Over the course of the seventies more than 40 Chilean filmmakers went into exile in France. One of them was Raúl Ruiz. He left Chile for Europe a month after the military coup that replaced Salvador Allende’s Socialist government with Pinochet’s hard-line regime. The majority of Ruiz’s over 100 subsequent films—many of them edited by his wife and fellow expat Valeria Sarmiento—were made in his new home country, of which he became a citizen. Towards the end of his life, though, he returned to Santiago to shoot what became his final work. Aware that he was dying, Ruiz intended the film to be shown posthumously. He passed away in Paris in August 2011, but he was buried in the country of his birth. Night Across the Street, his final testament, premiered at Cannes last year.
The film is based on two stories by the Chilean writer Hernán del Solar, but typically, it’s not so much an adaptation as what Ruiz called an “adoption,” incorporating references to certain of his own films, his cinematic influences, and personal history, and imaginative twists and turns of his devising. The nominal story centers on Don Celso (Sergio Hernandez), an elderly clerk nearing forced retirement whose wind-up alarm clock dances noisily when it’s time to take his pills. Don Celso is keenly aware of and even obsessed with the passage of time. As he discusses his life with exiled French writer Jean Giono (Christian Vadim), he also knows that he will soon die.
While he anticipates his imminent murder by a mysterious assassin, images from his youth appear. He sees an adolescent self (Santiago Figueroa), nicknamed “Rhododendron,” in deepening friendship with the aging Long John Silver (Pedro Villagra), and explaining the modern world to Beethoven (Sergio Schmied), his favorite historical figure, whose need for recognition as a great artist gives his own life purpose. As the composer examines a battery he’s picked up from the ground during a funeral procession, little Rodo tells him that machines are going to do everything for men. Beethoven walks away muttering, “How sad.”
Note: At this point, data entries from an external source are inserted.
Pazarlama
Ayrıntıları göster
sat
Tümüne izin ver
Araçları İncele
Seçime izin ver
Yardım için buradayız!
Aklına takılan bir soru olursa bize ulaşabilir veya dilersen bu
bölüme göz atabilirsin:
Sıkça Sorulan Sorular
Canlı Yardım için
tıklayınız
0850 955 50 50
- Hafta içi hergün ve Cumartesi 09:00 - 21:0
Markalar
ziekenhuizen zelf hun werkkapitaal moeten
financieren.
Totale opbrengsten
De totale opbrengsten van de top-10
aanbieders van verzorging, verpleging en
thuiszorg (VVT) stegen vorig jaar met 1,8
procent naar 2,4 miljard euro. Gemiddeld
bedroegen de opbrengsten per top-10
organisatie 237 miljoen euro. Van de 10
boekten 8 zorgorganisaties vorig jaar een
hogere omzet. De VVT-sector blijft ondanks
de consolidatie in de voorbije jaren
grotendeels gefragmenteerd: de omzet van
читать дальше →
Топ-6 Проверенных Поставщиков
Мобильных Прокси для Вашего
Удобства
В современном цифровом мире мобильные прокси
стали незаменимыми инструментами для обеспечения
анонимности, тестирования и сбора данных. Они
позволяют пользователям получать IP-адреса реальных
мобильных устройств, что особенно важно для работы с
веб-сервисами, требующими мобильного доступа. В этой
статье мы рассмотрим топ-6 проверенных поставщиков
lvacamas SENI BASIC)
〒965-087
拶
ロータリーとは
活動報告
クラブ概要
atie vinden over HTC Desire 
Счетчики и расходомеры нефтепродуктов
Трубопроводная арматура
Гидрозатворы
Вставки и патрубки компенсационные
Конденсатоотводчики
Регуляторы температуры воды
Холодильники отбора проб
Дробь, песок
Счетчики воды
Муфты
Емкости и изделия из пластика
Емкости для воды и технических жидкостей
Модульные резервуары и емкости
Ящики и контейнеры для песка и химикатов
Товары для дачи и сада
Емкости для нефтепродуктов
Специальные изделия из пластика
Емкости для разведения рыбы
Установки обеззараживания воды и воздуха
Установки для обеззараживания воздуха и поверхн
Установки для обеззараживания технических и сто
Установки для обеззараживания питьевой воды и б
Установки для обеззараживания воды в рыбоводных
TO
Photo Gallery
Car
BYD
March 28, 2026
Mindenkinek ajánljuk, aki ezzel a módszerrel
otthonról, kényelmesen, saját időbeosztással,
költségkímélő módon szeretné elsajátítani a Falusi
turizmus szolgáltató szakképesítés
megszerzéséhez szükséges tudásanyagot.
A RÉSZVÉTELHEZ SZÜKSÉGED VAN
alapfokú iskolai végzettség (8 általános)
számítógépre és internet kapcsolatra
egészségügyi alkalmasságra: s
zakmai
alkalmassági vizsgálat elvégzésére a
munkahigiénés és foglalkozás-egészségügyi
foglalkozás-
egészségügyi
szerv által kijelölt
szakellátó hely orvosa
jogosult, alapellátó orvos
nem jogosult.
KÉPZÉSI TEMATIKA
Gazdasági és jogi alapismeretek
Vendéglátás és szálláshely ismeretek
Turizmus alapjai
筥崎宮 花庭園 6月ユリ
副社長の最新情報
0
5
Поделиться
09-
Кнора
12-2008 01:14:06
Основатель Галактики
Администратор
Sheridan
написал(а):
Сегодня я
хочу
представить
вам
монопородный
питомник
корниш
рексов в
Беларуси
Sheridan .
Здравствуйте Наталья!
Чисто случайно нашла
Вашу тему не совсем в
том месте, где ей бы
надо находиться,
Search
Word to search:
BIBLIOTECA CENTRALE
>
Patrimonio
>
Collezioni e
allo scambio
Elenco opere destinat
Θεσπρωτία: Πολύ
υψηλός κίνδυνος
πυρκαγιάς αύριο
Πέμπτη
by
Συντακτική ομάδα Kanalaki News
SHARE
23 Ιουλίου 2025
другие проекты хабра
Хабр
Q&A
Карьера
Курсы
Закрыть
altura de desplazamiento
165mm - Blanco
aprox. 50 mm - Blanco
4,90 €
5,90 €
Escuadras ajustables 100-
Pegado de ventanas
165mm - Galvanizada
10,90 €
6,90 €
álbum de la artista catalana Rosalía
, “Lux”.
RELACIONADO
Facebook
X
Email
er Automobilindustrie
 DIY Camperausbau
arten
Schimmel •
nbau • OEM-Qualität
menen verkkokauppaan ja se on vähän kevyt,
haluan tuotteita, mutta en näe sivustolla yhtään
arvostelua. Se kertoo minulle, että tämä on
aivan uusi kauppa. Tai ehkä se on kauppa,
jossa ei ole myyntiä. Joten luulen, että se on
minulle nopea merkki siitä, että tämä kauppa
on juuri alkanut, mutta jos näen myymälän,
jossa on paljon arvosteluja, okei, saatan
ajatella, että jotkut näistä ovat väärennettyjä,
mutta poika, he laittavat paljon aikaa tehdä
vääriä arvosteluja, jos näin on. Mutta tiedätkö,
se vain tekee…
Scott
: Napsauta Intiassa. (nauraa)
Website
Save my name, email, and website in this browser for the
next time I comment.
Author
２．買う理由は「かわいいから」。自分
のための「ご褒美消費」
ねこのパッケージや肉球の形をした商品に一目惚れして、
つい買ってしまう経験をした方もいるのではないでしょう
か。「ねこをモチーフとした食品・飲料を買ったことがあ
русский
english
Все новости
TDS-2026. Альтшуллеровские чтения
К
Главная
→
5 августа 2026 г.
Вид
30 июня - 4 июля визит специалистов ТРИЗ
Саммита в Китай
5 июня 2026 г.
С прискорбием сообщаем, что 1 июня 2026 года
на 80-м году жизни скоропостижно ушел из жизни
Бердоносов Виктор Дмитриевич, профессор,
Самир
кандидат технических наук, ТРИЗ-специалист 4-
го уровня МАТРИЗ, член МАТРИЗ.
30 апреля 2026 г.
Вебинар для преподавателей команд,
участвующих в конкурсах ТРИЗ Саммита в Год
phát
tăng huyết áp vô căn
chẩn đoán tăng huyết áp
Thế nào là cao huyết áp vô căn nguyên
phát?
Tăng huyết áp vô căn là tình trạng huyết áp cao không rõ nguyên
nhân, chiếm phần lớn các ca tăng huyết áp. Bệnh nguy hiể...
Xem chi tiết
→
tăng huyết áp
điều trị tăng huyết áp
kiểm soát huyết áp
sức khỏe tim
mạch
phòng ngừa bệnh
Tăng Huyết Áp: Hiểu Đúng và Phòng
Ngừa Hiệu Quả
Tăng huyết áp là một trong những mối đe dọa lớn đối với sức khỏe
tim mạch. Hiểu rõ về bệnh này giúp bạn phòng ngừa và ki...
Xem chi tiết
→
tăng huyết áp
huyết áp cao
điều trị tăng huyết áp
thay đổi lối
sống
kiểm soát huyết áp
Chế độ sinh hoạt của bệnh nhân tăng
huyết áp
A viewer might find this moment irrelevant, but then again why not include it? Indeed, after Don Celso’s boss tells him that he’s lately become incoherent, the film itself seems to come to the defense of incoherence. The port city of Antofagasta, rendered flagrantly artificial in Night and filled with old-fashioned, oddly gleaming buildings, exists outside of time. Past, present, and future, and illusion and reality, dissolve as the film’s scenes line up like marbles, all of equal weight and value. This approach to storytelling is present throughout Ruiz’s body of work, whether lovingly star-studded or blithely obscure. In his 1995 book Poetics of Cinema 1: Miscellanies, Ruiz rejects what he calls “central conflict theory”—the Hollywood- inherited notion that a story must work towards resolving a single driving conflict—in favor of a “shamanic cinema” which can summon real and imagined memories in intuitive sequence.
Don Celso lives in a world in which anything seems possible at any moment. Yet the free-associative mind dictating Night Across the Street’s action belongs neither to him, nor to any other character’s, but rather to the film itself. Ruiz aimed to create entire films with which viewers could identify. Night, which liberates its lowly clerk from the dread of a humdrum life, looks with eyes liberated from many kinds of dictatorships—the dictatorship of narrative, as well as those of bureaucracy, patriotism, power worship, and official histories.
Throughout his life, Ruiz sought to respond to the world’s finite number of official histories with an infinite number of imagined stories, free of all constraints, including mortality. “You can’t kill yourself. You lend yourself to death,” Don Celso tells Jean Giono, echoing one of Ruiz’s favorite maxims: “Dying is no big thing.” In time, the film shows death to be just a place across the street, and when people go there, friends await them.